Nora, he thought. Goddammit. Nora.

When they were done, Pyotr Glaviach found Danny's service re- volver in the gutter. He picked it up and dropped it on top of the unconscious cop's chest. Pyotr recalled all the men--fourteen-- he'd killed, face-to-face, over the years. This number did not include an entire unit of czarist guards they'd trapped in the center of a burning wheat field. He could still smell that odor seven years later, could hear them crying like babies as the flames found their hair, their eyes. You could never lose the smell from your nostrils, the sounds from your ears. You couldn't undo any of it. Or wash it off. He was tired of the killing. It was why he'd come to America. Because he was so tired. It always led to more.

He spit on the traitor cop a couple more times and then he and his comrades returned to the touring car and drove away.

Luther had gotten good at sneaking in and out of Nora's rooming house. He'd learned that you made the most noise trying to be quiet, so he did his due diligence when it came to listening from behind her door to the hallway on the other side, but once he was sure there was no one out there, he turned her doorknob quick and smooth and stepped into the hall. He swung the door closed behind him, and even before it clicked against the jamb, he'd already opened the door into the alley. By then, he was in the clear--a black man exiting a building in Scollay Square wasn't the problem; a black man exiting a white woman's room in any building whatsoever, that's what got you killed.

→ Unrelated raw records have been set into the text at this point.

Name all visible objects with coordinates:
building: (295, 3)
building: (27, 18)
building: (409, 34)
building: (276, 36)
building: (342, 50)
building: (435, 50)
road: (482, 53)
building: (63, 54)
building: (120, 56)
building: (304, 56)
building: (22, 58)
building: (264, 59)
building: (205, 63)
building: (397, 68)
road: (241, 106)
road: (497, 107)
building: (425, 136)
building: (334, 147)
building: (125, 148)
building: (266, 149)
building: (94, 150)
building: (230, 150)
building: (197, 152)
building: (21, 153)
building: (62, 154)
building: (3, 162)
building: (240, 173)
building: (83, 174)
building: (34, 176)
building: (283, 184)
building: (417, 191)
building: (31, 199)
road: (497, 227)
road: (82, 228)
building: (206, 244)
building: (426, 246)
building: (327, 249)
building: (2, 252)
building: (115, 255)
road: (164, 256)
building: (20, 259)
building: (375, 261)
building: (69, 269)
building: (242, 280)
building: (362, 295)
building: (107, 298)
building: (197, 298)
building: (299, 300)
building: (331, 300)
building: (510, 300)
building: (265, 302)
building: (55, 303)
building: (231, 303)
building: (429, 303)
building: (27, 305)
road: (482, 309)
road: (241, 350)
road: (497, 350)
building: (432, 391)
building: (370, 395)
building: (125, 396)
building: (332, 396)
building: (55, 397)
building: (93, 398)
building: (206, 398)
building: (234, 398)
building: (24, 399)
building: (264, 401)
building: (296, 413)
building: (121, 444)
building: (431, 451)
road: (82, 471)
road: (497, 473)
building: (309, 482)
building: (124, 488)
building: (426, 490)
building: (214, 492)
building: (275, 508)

That May Day night, he left the bag of fruit in her room after sitting with her about half an hour, watching her eyelids droop repeatedly until they stayed down. It worried him; now that they'd cut her hours, she was tired more, not less, and he knew that had to be about diet. She wasn't getting enough of something and he wasn't no doctor so he didn't know what that something was. But she was tired all the time. Tired and grayer, her teeth starting to loosen. That's what made Luther take fruit from the Coughlins this time. Seemed he remembered fruit was good for teeth and complexions. How or why he knew that, he couldn't say, but it felt right.

He left her sleeping and went up the alley, and when he came to the end of it, he saw Danny lumbering across Green Street toward him.

But not Danny, really. A version of him. A Danny who'd been fi red from a cannon into a block of ice. A Danny with blood all over himself as he walked. Or tried to. Reeled was more like it.

Luther met him in the middle of the street as Danny fell to one knee.

"Hey, hey," Luther said softly. "It's me. Luther."

Danny looked up at him, his face like something someone had tested hammers on. One eye was black. That was the good one. The other was so swollen shut it looked to have been sutured. His lips were twice their normal size, Luther wanting to make a joke about it but feeling it was definitely the wrong time.